'''

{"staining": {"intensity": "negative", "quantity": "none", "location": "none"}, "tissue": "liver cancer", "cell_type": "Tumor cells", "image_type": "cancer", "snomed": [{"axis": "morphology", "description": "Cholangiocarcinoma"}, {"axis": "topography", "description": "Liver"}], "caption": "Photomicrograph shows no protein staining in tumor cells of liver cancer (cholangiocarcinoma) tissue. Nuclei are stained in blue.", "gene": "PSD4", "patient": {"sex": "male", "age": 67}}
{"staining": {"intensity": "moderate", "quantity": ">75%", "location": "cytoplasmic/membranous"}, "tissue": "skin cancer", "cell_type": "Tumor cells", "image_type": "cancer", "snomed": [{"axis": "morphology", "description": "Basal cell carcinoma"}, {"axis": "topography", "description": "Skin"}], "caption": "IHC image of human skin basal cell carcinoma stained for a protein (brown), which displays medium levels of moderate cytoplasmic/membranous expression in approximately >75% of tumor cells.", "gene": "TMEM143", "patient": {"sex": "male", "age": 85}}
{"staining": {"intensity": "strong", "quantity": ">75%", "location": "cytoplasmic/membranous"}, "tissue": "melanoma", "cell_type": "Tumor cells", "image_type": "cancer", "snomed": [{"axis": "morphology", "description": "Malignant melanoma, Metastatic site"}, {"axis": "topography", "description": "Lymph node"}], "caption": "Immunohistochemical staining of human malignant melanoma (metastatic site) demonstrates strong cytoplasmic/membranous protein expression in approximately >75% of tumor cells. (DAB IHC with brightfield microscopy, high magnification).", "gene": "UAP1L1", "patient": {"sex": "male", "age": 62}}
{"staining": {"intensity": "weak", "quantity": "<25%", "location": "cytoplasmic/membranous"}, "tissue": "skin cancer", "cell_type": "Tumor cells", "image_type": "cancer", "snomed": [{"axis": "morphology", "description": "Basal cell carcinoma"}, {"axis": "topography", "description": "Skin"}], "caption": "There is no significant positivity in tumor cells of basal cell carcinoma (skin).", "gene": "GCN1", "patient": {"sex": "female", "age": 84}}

'''

[What this task involves]: Extract each line of the listing above, copying it word for word.

[Expected answer]:
{"staining": {"intensity": "negative", "quantity": "none", "location": "none"}, "tissue": "liver cancer", "cell_type": "Tumor cells", "image_type": "cancer", "snomed": [{"axis": "morphology", "description": "Cholangiocarcinoma"}, {"axis": "topography", "description": "Liver"}], "caption": "Photomicrograph shows no protein staining in tumor cells of liver cancer (cholangiocarcinoma) tissue. Nuclei are stained in blue.", "gene": "PSD4", "patient": {"sex": "male", "age": 67}}
{"staining": {"intensity": "moderate", "quantity": ">75%", "location": "cytoplasmic/membranous"}, "tissue": "skin cancer", "cell_type": "Tumor cells", "image_type": "cancer", "snomed": [{"axis": "morphology", "description": "Basal cell carcinoma"}, {"axis": "topography", "description": "Skin"}], "caption": "IHC image of human skin basal cell carcinoma stained for a protein (brown), which displays medium levels of moderate cytoplasmic/membranous expression in approximately >75% of tumor cells.", "gene": "TMEM143", "patient": {"sex": "male", "age": 85}}
{"staining": {"intensity": "strong", "quantity": ">75%", "location": "cytoplasmic/membranous"}, "tissue": "melanoma", "cell_type": "Tumor cells", "image_type": "cancer", "snomed": [{"axis": "morphology", "description": "Malignant melanoma, Metastatic site"}, {"axis": "topography", "description": "Lymph node"}], "caption": "Immunohistochemical staining of human malignant melanoma (metastatic site) demonstrates strong cytoplasmic/membranous protein expression in approximately >75% of tumor cells. (DAB IHC with brightfield microscopy, high magnification).", "gene": "UAP1L1", "patient": {"sex": "male", "age": 62}}
{"staining": {"intensity": "weak", "quantity": "<25%", "location": "cytoplasmic/membranous"}, "tissue": "skin cancer", "cell_type": "Tumor cells", "image_type": "cancer", "snomed": [{"axis": "morphology", "description": "Basal cell carcinoma"}, {"axis": "topography", "description": "Skin"}], "caption": "There is no significant positivity in tumor cells of basal cell carcinoma (skin).", "gene": "GCN1", "patient": {"sex": "female", "age": 84}}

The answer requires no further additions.